Amílcar Cabral was a Guinea-Bissauan and Cape Verdean agricultural engineer, writer, and a nationalist thinker and political leader. He was also one of Africa’s foremost anti-colonial leaders (Wikipedia).

The full revolutionary quote by Cabral I referred to earlier in this article is: “Hide nothing from the masses of our people. Tell no lies. Expose lies whenever they are told. Mask no difficulties, mistakes, failures. Claim no easy victories…”

We can’t get complacent, with the empty promise from agencies of an ‘’AIDS-free generation” when our victories (in some cases) have been relatively easy, and many mistakes were dismissed.

Many of these problems (and solutions) are not specific to HIV. But HIV has allowed the whole area of health to be ambitious again, reconnecting with the energy that briefly arose after the Alma Alta Declaration on primary health care, but perhaps with more critical reflection (and resources to support it). It is an exciting time to be in the health field, especially in HIV, and people in South Africa rely on us to get it right.  
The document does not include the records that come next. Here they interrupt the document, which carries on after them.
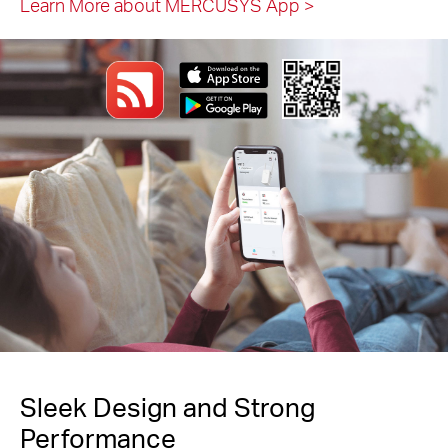
Learn More about MERCUSYS App
>
Sleek Design and Strong
Performance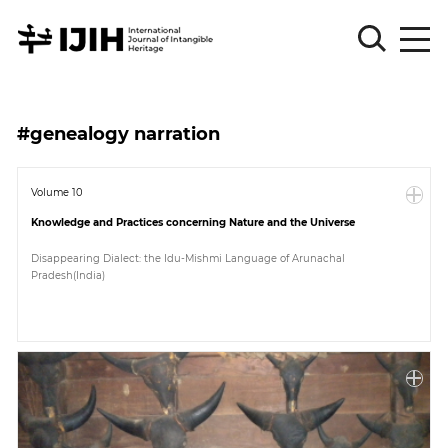
Please
Sign
#genealogy narration
in
for
submission
Volume 10
Knowledge and Practices concerning Nature and the Universe
Log
in
Disappearing Dialect: the Idu-Mishmi Language of Arunachal
Pradesh(India)
Sign
Up
About
Article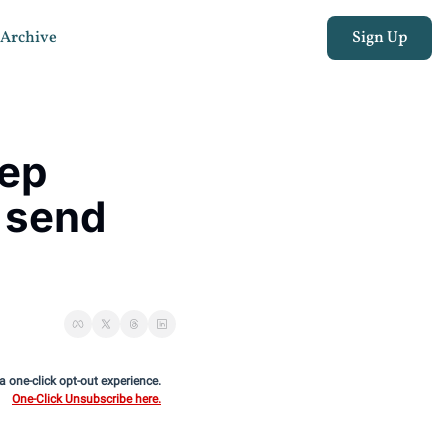
Archive
Sign Up
ep 
send 
 a one-click opt-out experience.
One-Click Unsubscribe here.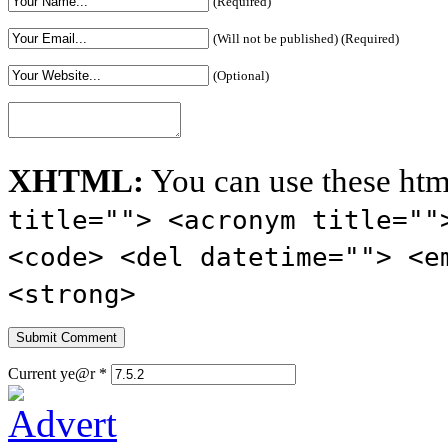
(Required)
(Will not be published) (Required)
(Optional)
XHTML:
You can use these htm
title=""> <acronym title=""
<code> <del datetime=""> <e
<strong>
Current ye@r
*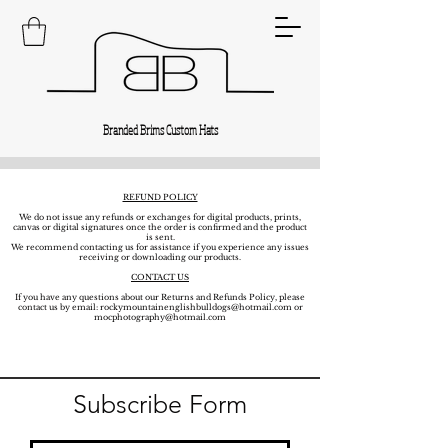
Branded Brims Custom Hats
REFUND POLICY
We do not issue any refunds or exchanges for digital products, prints,
canvas or digital signatures once the order is confirmed and the product
is sent.
We recommend contacting us for assistance if you experience any issues
receiving or downloading our products.
CONTACT US
If you have any questions about our Returns and Refunds Policy, please
contact us by email:
rockymountainenglishbulldogs@hotmail.com
or
mocphotography@hotmail.com
Subscribe Form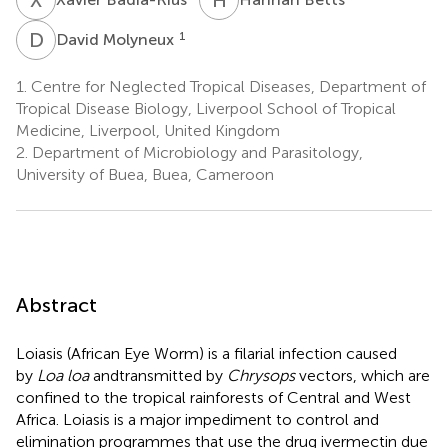
D
M
1
David Molyneux
1.
Centre for Neglected Tropical Diseases, Department of
Tropical Disease Biology, Liverpool School of Tropical
Medicine, Liverpool, United Kingdom
2.
Department of Microbiology and Parasitology,
University of Buea, Buea, Cameroon
Abstract
Loiasis (African Eye Worm) is a filarial infection caused
by
Loa loa
and
transmitted by
Chrysops
vectors, which are
confined to the tropical rainforests of Central and West
Africa. Loiasis is a major impediment to control and
elimination programmes that use the drug ivermectin due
Professor Francois Venter is the Deputy Executive at Wits Reproductive Health & HIV Institute, Professor in the Department of Medicine at the University of the Witwatersrand.

Conflict of interest declaration

Prof Venter receives support to both his salary and programmes from a large number of donors, as well as from the pharmaceutical industry (including drug donations to research projects) and managed care organisations. He currently runs a large sex worker health programme, an HIV-self testing programme, and is working on research studies on the new drugs detailed above, as well as a programme looking at non-communicable diseases. The views expressed here are not necessarily of his organisation.